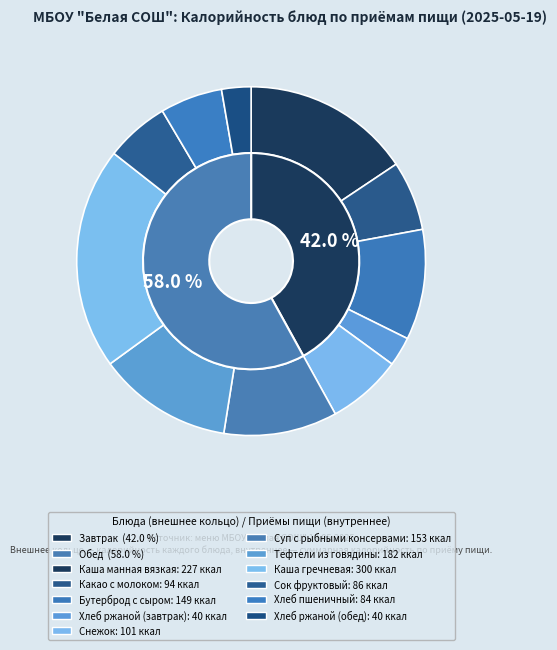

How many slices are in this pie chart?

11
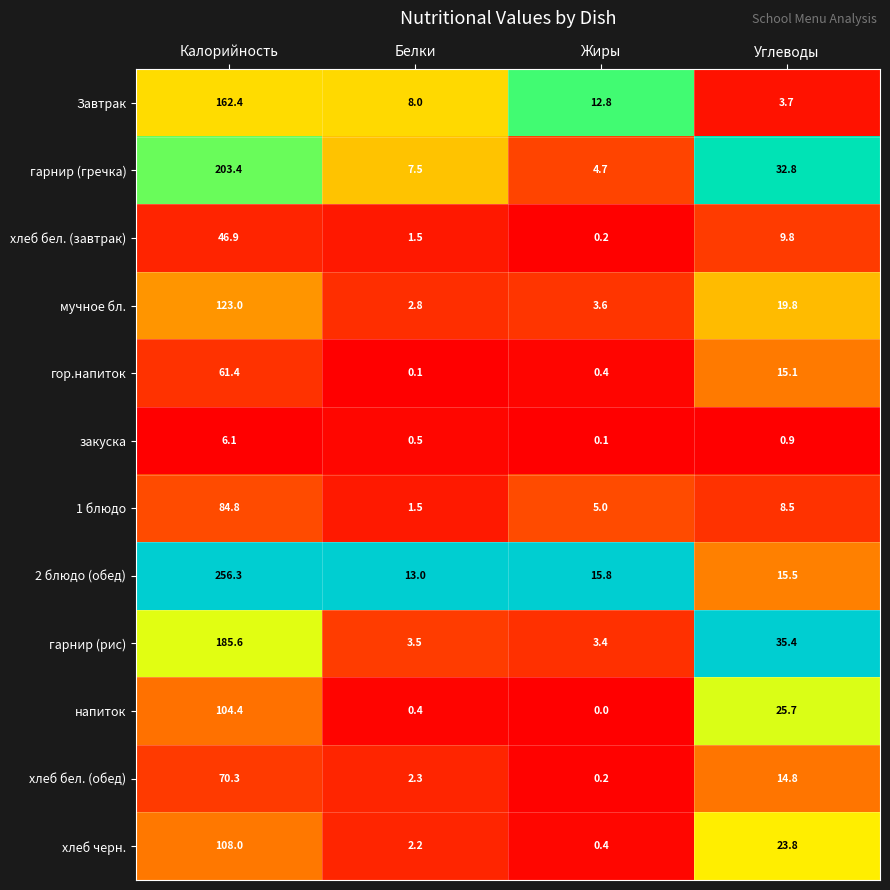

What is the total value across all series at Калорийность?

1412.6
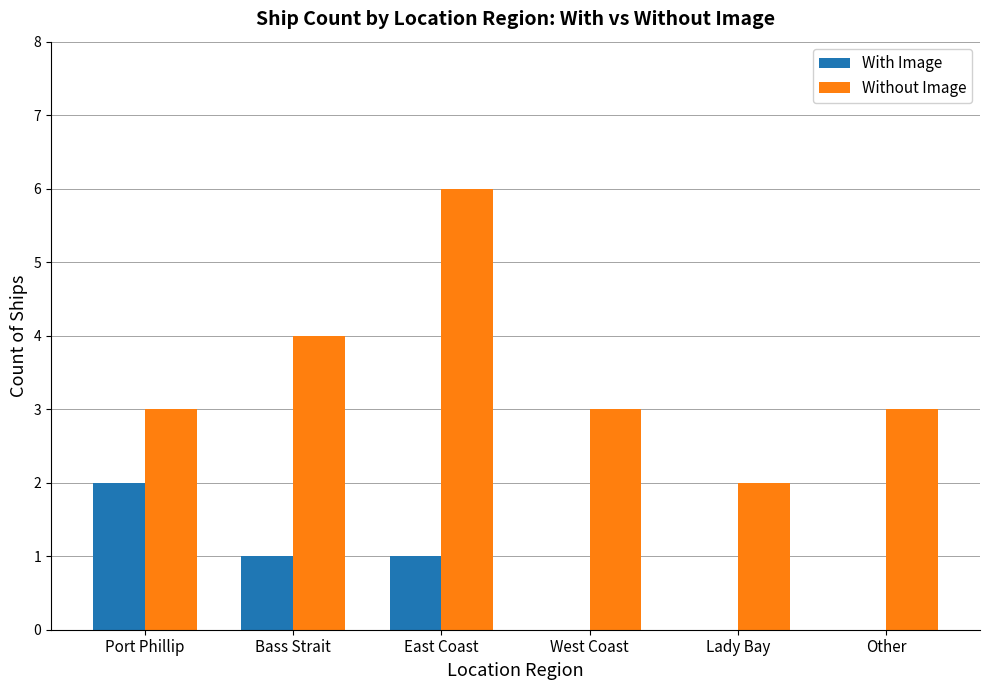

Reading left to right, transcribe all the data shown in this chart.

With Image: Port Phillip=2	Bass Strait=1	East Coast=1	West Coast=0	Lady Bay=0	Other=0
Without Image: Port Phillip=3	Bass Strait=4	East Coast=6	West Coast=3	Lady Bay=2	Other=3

---

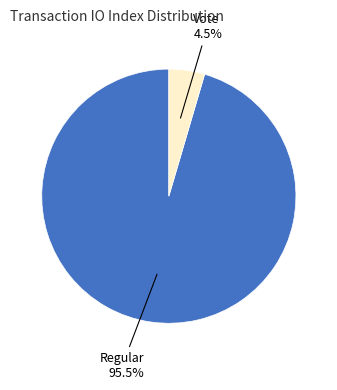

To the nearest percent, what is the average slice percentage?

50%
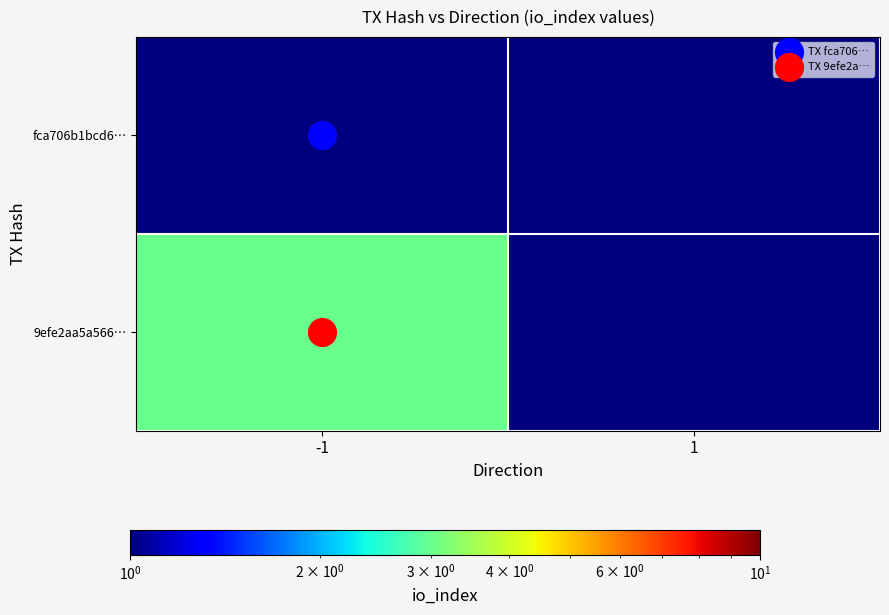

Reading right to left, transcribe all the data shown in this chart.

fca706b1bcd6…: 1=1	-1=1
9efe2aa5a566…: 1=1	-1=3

* * *

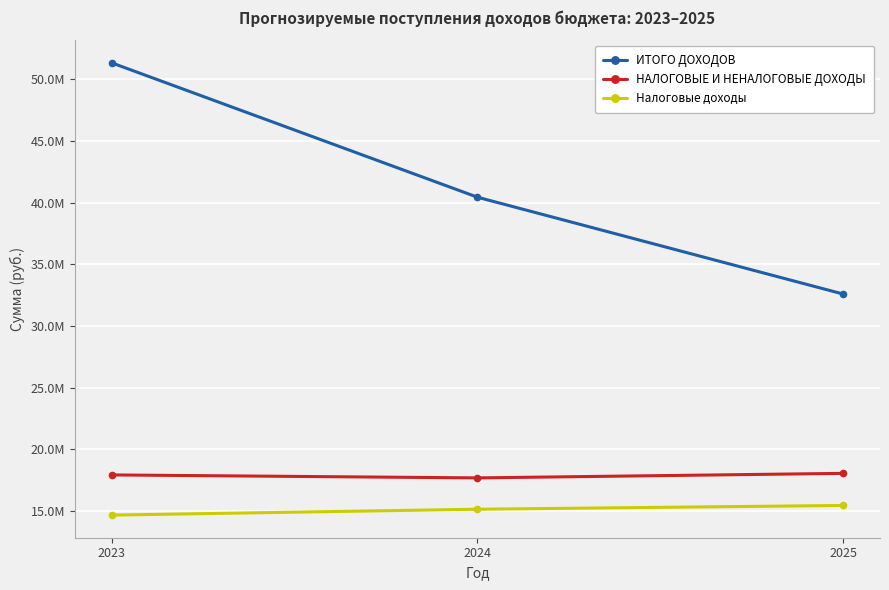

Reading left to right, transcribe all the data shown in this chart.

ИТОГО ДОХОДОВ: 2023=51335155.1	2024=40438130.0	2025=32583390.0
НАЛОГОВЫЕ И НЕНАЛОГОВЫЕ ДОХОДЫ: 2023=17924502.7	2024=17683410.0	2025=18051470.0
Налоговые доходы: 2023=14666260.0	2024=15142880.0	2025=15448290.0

### PROBLEM DETAILS
Rewrite the material from the line with "With Image: Port" to the line with "Without Image: Port", replacing "Other" with "Elsewhere" and leaving everything else unchanged.

### EXERCISE SOLUTION
With Image: Port Phillip=2	Bass Strait=1	East Coast=1	West Coast=0	Lady Bay=0	Elsewhere=0
Without Image: Port Phillip=3	Bass Strait=4	East Coast=6	West Coast=3	Lady Bay=2	Elsewhere=3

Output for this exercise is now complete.